Holiday season 2007. I decided that it was time to finally make a chicken the way I'd seen it made on The Tonight Show. The Naked Chef showed up and made this chicken completely entombed by salt. I was watching it going, "No way! It'll taste terrible!" But then it got done through the magic of television and Jay Leno couldn't stop eating the chicken! I thought then and there that I needed to make this chicken.
It took me years to get on top of it, though, cause that's how I work. I decided I wanted to make it for Rob's family over Christmas. But I had to make it myself first, just to see how it turned out. It took a while to make, but once it was cooking, WOW it smelled great! And it tasted good, too! Very moist and tender. So good.
We ended up making it for Rob's family, which required making 3 chickens at once. It was crazy, but so yummy! I suggest this recipe to anyone who wants to put in the time (and expense--fennel is really costly!). And if you make a slightly bigger chicken, you can have leftovers for chicken sandwiches.
Jamie Oliver's recipe for
Chicken in Salt with Fennel, Thyme and Lemon
from his book "Happy Days with the Naked Chef"
3kg/7lb coarse rock salt (or kosher salt)
8 heaped teaspoons whole fennel seeds, cracked
2 eggs, beaten
2 lemons, halved
1 tablespoon peppercorns
1 bunch fresh thyme
Olive oil
1 x 2kg/4 1/2lb organic chicken
1 bunch fresh parsley, ripped
8 cloves garlic, skins left on, squashed
Preheat the oven to 200C/400F/Gas6.
Put all the salt into a bowl with the fennel seeds, eggs, lemon juice (keep the skins), peppercorns, and a wine glass of water and mix together. Bash up the thyme in a pestle and mortar and add a couple of good lugs of olive oil. Scrunch it up and rub this flavoured oil all over your chicken, finally pushing any excess inside the cavity along with your parsley, garlic, and squeezed lemon halves. The idea here is to tightly pack the cavity so it bulges and no salt can get in.
Get 4 long pieces of tin-foil and put them on top of each other to make a large square sheet, around a metre/39 inches square. Lay on 1/3 of the salt, making it around 2cmn/three quarters of an inch thick. Put your chicken on top, then pack the rest of the salt around it.
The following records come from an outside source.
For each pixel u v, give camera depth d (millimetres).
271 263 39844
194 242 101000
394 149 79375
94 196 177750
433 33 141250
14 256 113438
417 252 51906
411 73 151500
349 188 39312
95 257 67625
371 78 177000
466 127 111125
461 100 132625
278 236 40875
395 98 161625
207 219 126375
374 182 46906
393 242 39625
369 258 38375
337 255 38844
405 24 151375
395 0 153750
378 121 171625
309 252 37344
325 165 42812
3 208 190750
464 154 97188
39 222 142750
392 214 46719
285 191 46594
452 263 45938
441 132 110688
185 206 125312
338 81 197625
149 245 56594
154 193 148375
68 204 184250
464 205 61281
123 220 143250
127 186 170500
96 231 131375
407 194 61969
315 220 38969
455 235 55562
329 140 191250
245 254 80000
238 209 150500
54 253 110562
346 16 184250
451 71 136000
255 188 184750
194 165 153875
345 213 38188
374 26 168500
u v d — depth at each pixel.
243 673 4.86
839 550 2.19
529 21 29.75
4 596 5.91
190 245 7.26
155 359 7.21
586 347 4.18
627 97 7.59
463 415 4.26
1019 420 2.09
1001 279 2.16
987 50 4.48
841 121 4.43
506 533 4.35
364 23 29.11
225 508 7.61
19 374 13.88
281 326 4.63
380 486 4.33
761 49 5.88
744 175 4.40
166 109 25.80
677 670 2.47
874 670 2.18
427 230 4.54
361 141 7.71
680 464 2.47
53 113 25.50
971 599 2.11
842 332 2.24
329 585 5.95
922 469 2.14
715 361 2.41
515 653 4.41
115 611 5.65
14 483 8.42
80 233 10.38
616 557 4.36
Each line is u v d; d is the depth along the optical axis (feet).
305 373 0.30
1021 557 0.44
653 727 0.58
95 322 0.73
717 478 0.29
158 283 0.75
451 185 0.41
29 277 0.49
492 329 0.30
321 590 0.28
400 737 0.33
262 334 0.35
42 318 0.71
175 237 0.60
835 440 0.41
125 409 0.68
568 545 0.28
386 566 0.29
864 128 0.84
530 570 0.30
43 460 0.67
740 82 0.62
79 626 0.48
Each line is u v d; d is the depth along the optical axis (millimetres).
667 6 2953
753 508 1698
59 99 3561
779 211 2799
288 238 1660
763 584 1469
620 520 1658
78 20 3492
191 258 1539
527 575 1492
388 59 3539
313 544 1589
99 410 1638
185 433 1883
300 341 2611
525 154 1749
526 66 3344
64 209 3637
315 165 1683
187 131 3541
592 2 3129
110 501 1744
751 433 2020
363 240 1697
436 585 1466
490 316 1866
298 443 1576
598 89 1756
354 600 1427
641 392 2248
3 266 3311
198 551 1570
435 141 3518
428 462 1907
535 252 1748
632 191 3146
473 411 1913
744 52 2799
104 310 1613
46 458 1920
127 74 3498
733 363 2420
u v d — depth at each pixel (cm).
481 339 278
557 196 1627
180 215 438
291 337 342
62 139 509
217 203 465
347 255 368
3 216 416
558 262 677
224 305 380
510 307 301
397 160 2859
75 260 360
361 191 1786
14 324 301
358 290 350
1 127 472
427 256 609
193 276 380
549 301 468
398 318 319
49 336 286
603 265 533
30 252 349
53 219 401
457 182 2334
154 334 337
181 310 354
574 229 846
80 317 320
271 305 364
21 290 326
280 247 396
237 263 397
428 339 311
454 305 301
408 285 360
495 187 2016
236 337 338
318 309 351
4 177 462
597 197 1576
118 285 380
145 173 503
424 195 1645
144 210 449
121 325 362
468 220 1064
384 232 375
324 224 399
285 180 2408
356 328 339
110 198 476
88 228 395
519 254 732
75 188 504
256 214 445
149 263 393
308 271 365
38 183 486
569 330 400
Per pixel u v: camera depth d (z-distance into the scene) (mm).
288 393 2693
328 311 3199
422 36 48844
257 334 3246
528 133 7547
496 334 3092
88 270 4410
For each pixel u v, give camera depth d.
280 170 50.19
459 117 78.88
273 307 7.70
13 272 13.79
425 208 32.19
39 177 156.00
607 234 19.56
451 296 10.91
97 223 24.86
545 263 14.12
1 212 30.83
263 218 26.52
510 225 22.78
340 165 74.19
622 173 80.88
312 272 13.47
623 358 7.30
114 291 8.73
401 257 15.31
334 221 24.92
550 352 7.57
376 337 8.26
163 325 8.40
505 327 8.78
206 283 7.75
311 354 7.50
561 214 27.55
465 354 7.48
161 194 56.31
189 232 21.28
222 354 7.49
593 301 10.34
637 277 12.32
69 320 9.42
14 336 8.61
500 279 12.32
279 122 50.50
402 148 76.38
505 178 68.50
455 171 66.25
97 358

Because the salt is slightly wet it should stick to the chicken - make sure that the chicken's skin hasn't been pierced. Carefully fold up the sides of the foil and scrunch it at the top. You can rip off any excess foil - basically the foil is there to hold the salt together until it hardens.
Place the chicken in the preheated oven and cook for 2 hours, then remove from the oven and allow to rest for 15 minutes. Take it to the table with 1 or 2 really nice salads, some bread, and a bottle of white. Rip open the foil and crack the salt crust. It will fall apart easily and reveal the fantastic-smelling chicken. Pull the skin away and tear the meat from the thighs and the breast - absolutely pukka. This is gorgeous served with horseradish mixed with creme fraiche or with some homemade basil mayonnaise.
Tamra's tips from making this recipe:
1 - We decrease the amount of fennel. We use about half the amount the recipe calls for. Mostly because it cuts down on expense.
2- We increase the amount of salt a little. We get the salt in 3-lb. containers, so we use 9 lbs. per recipe instead of 7.
3- We cook the chicken for the 2 hours the recipe calls for and then leave the chicken in a just-barely-warm oven for another hour. It seems to be the moistest this way. And so long as you don't break the shell, the chicken will keep its heat for quite a while. You have to eat it pretty fast after you start cutting into it, though, cause it loses its heat quickly, too. We usually put it in a shallow dish and cover it with foil to try to maintain the heat a little.